Started by Jack March 3, 2006
Hello,

If I generate a random sequence x and calculate:

phase of FFT(autocorrelation of x)

then the phase is the same no matter what...

That puzzles me a little bit....Can anybody explain to
me why the phase is deterministic in this case?



Jack wrote:

> Hello, > > If I generate a random sequence x and calculate: > > phase of FFT(autocorrelation of x) > > then the phase is the same no matter what... > > That puzzles me a little bit....Can anybody explain to > me why the phase is deterministic in this case? > > >
The autocorrelation operation automatically yields a result that has even symmetry around the origin. You'd find that if you arranged the result of the autocorrelation so that it's origin was at sample 1 (time = 0 -- don't you love Matlab?) the fft would be entirely real. -- Tim Wescott Wescott Design Services http://www.wescottdesign.com Posting from Google? See http://cfaj.freeshell.org/google/
> The autocorrelation operation automatically yields a result that has even > symmetry around the origin. You'd find that if you arranged the result of > the autocorrelation so that it's origin was at sample 1 (time = 0 -- don't > you love Matlab?) the fft would be entirely real.
Ok, the fft would be entirely real...but how does that answer my question?
Jack wrote:
>>The autocorrelation operation automatically yields a result that has even >>symmetry around the origin. You'd find that if you arranged the result of >>the autocorrelation so that it's origin was at sample 1 (time = 0 -- don't >>you love Matlab?) the fft would be entirely real. > > > Ok, the fft would be entirely real...but how does that answer my question? > > >
Well, the phase of a real number is either 0 or 180 degrees, no other choices. That's a lot more deterministic than "anything", which is what you'd get from an arbitrary complex number. If you happen to be taking the autocorellation of a positive-definite process then the correctly-centered fft phase will always be 0, forget the 180 degrees. Taking the 'usual' fft with uncentered data will give a phase that is always the same (spinning about at a rate proportional to the offset), which would end up looking pretty darn deterministic. This answer seems entirely adequate to me. Perhaps you should try to restate your question so I know what parts I've left out? -- Tim Wescott Wescott Design Services http://www.wescottdesign.com Posting from Google? See http://cfaj.freeshell.org/google/
>> > Well, the phase of a real number is either 0 or 180 degrees, no other > choices. That's a lot more deterministic than "anything", which is what > you'd get from an arbitrary complex number. > > If you happen to be taking the autocorellation of a positive-definite > process then the correctly-centered fft phase will always be 0, forget the > 180 degrees. Taking the 'usual' fft with uncentered data will give a > phase that is always the same (spinning about at a rate proportional to > the offset), which would end up looking pretty darn deterministic. >
excellent answer...now I understand...thank you very much...
hmmm...i guess i hit the send button too fast...
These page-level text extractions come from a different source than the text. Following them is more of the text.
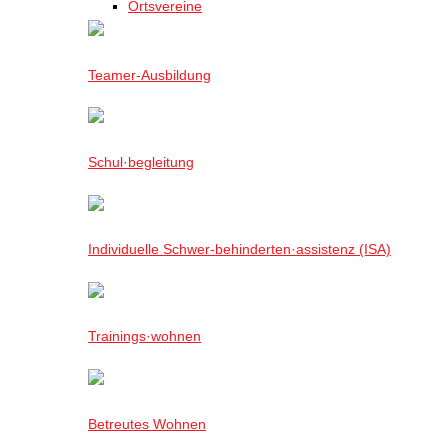
Ortsvereine
Teamer-Ausbildung
Schul·begleitung
Individuelle Schwer-behinderten·assistenz (ISA)
Trainings·wohnen
Betreutes Wohnen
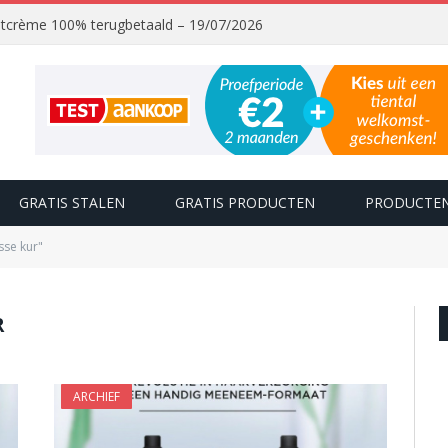
chtcrème 100% terugbetaald – 19/07/2026
GRATIS STALEN
GRATIS PRODUCTEN
PRODUCTEN
sse kur"
R
ARCHIEF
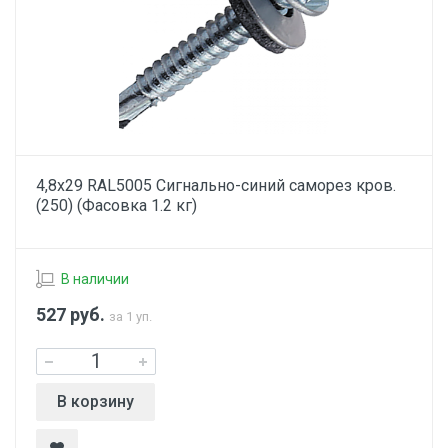
4,8х29 RAL5005 Сигнально-синий саморез кров.
(250) (Фасовка 1.2 кг)
В наличии
527
руб.
за 1 уп.
В корзину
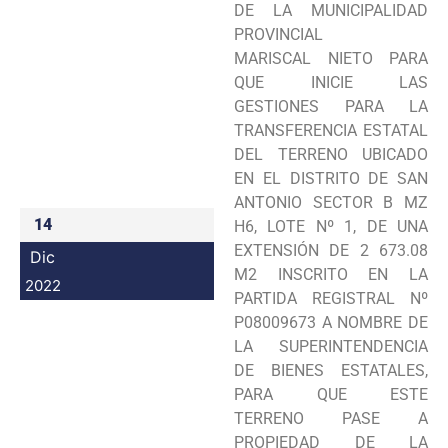
DE LA MUNICIPALIDAD
Programas
PROVINCIAL
MARISCAL NIETO PARA
Intranet
QUE INICIE LAS
GESTIONES PARA LA
TRANSFERENCIA ESTATAL
DEL TERRENO UBICADO
EN EL DISTRITO DE SAN
ANTONIO SECTOR B MZ
14
H6, LOTE Nº 1, DE UNA
EXTENSIÓN DE 2 673.08
Dic
M2 INSCRITO EN LA
2022
PARTIDA REGISTRAL Nº
P08009673 A NOMBRE DE
LA SUPERINTENDENCIA
DE BIENES ESTATALES,
PARA QUE ESTE
TERRENO PASE A
PROPIEDAD DE LA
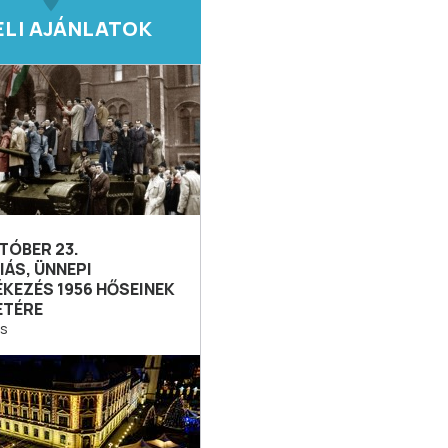
ELI AJÁNLATOK
TÓBER 23.
ÁS, ÜNNEPI
KEZÉS 1956 HŐSEINEK
ETÉRE
s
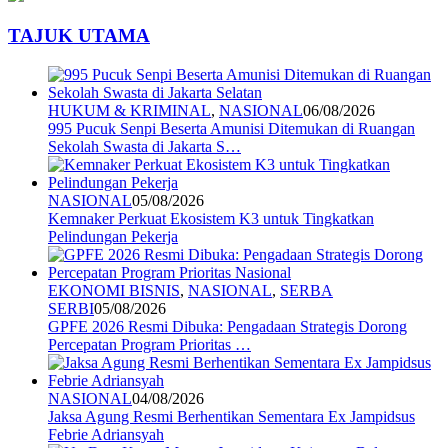
TAJUK UTAMA
HUKUM & KRIMINAL
,
NASIONAL
06/08/2026
995 Pucuk Senpi Beserta Amunisi Ditemukan di Ruangan
Sekolah Swasta di Jakarta S…
NASIONAL
05/08/2026
Kemnaker Perkuat Ekosistem K3 untuk Tingkatkan
Pelindungan Pekerja
EKONOMI BISNIS
,
NASIONAL
,
SERBA
SERBI
05/08/2026
GPFE 2026 Resmi Dibuka: Pengadaan Strategis Dorong
Percepatan Program Prioritas …
NASIONAL
04/08/2026
Jaksa Agung Resmi Berhentikan Sementara Ex Jampidsus
Febrie Adriansyah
you say that the phase of a real number is always either 0 or 180...

but in this case I am calculating the phase of a complex number which
you can see on subplot (1,3,3) in the matlab code below.

try running this matlab code and you will see what I am talking about..

i appreciate the help :-)

clc
close all
clear

N=40;
for k=1:1000
x=randn(1,N);
rxx=xcorr(x);
phase_x=angle(fft(rxx));
subplot(1,3,1)
plot(rxx)
ylim([-20 100]);
subplot(1,3,2)
plot(phase_x)
subplot(1,3,3)
plot(fft(rxx))
drawnow;
t=['Press any key ' num2str(k)];
title(t)
pause()
end



ok...i get it now...the phase has nothing to do with the input but only with
the number of points....stupid me...